Stored data Block Start

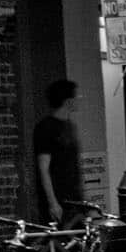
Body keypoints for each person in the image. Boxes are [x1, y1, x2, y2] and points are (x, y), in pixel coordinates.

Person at [35, 78, 84, 226]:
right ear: (67, 101)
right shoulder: (45, 128)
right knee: (60, 244)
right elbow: (44, 168)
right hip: (59, 200)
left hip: (74, 200)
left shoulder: (69, 126)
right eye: (76, 97)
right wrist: (52, 202)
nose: (78, 100)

Stored data Block End

How to complete this task: Copy all the records word for word and keep the pictures out.

Output of the task:
Body keypoints for each person in the image. Boxes are [x1, y1, x2, y2] and points are (x, y), in pixel coordinates.

Person at [35, 78, 84, 226]:
right ear: (67, 101)
right shoulder: (45, 128)
right knee: (60, 244)
right elbow: (44, 168)
right hip: (59, 200)
left hip: (74, 200)
left shoulder: (69, 126)
right eye: (76, 97)
right wrist: (52, 202)
nose: (78, 100)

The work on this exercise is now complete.